En tant que psychanalyste, vous faites aussi partie de la cellule d'urgence médico-psychologique [CUMP] du Samu de Paris. De quoi s'agit-il, en pratique ?

La CUMP a été créée dans les années 1990 et l'appeler est devenu aujourd'hui un geste classique lorsqu'il y a un phénomène traumatique important, inséparable du Samu. Si ce dernier gère l'immédiat, la perte de vie possible, la CUMP s'occupe aussi de tout ce qui entoure cela, c'est-à-dire des rescapés du traumatisme et de ceux qui l'ont vécu de façon plus indirecte.
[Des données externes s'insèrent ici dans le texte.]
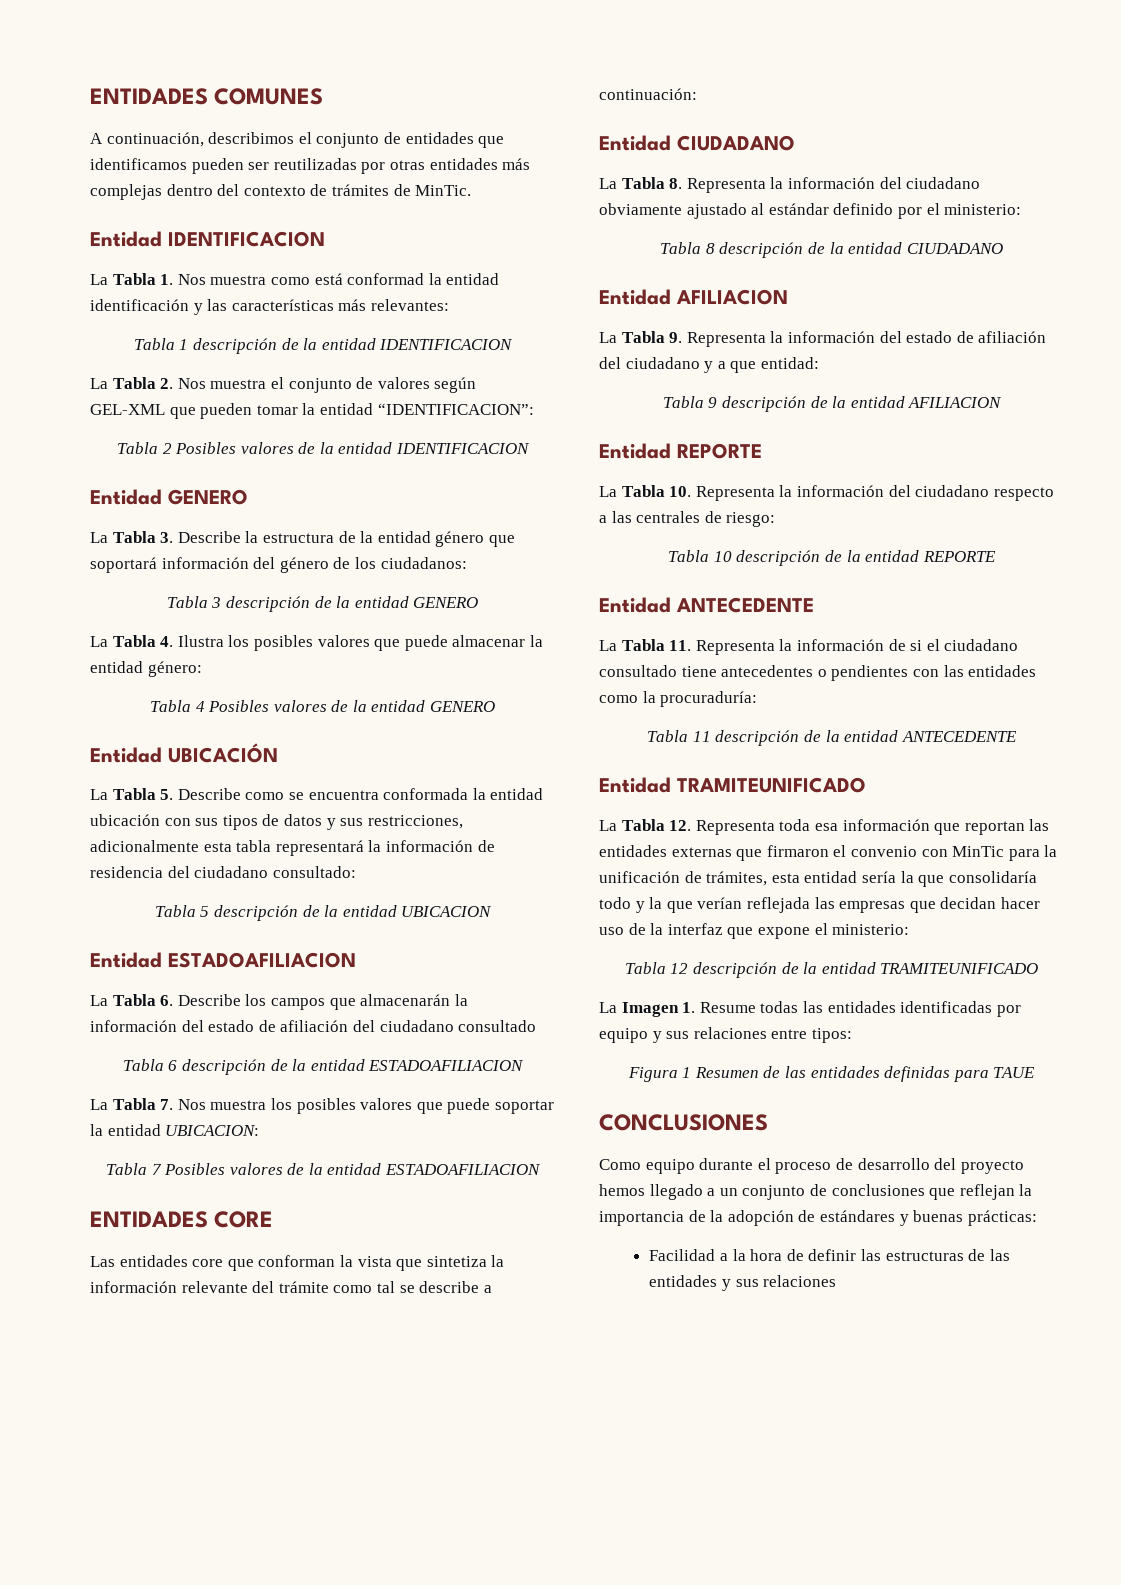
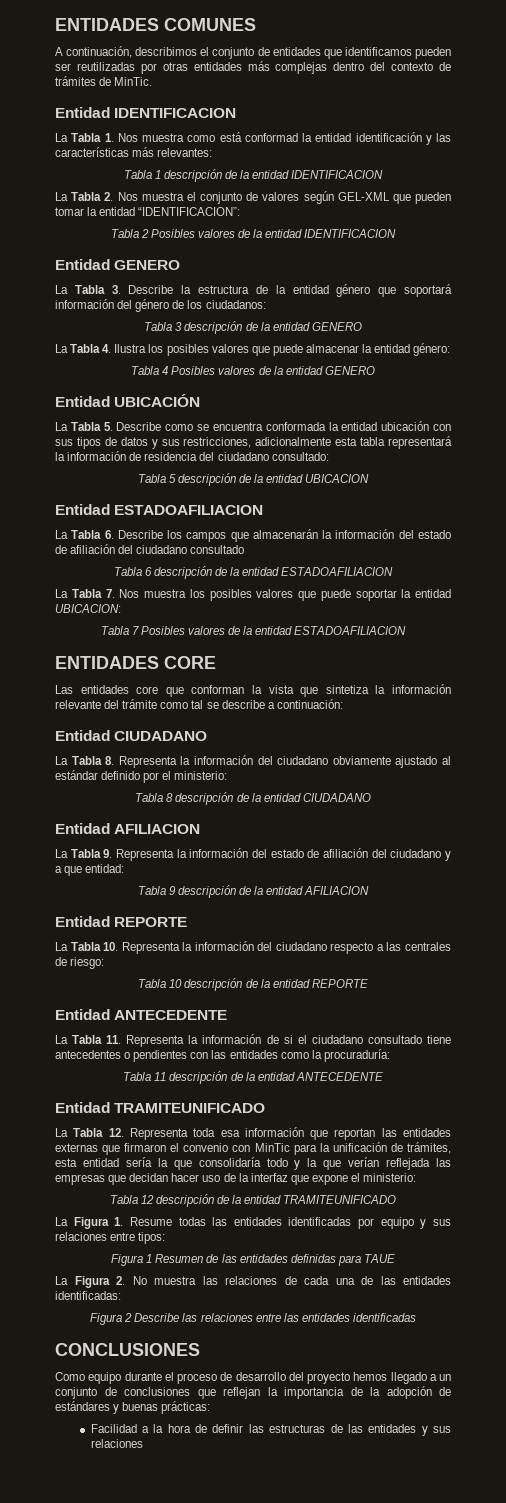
[621,1002,679,1017] Imagen -> [73,1217,109,1229] Figura
(1036, 1072) none -> [55,1276,451,1288] [55,1291,121,1300] [90,1313,416,1325] // La Figura 2. No muestra las relaciones de cada una de las entidades identificadas: // Figura 2 Describe las relaciones entre las entidades identificadas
Par exemple, lors des attentats à la rédaction de Charlie Hebdo, la CUMP a traité les différentes personnes ayant été plus ou moins en contact avec l'horreur : cela va des blessés, des survivants, de leurs familles, à ceux qui ont pu entendre une détonation ou vu un terroriste. La cellule d'urgence intervient aussi lors des défenestrations, des accidents ferroviaires ou maritimes, même à l'étranger si des ressortissants français sont engagés. Tout cela relève de la « clinique de l'avant », qui considère que plus la verbalisation du traumatisme est précoce, mieux c'est. Mais le suivi peut durer bien plus longtemps, tout dépend des personnes, de leur désir, de leur besoin. La CUMP peut aussi traiter le risque de burn-out chez les soignants.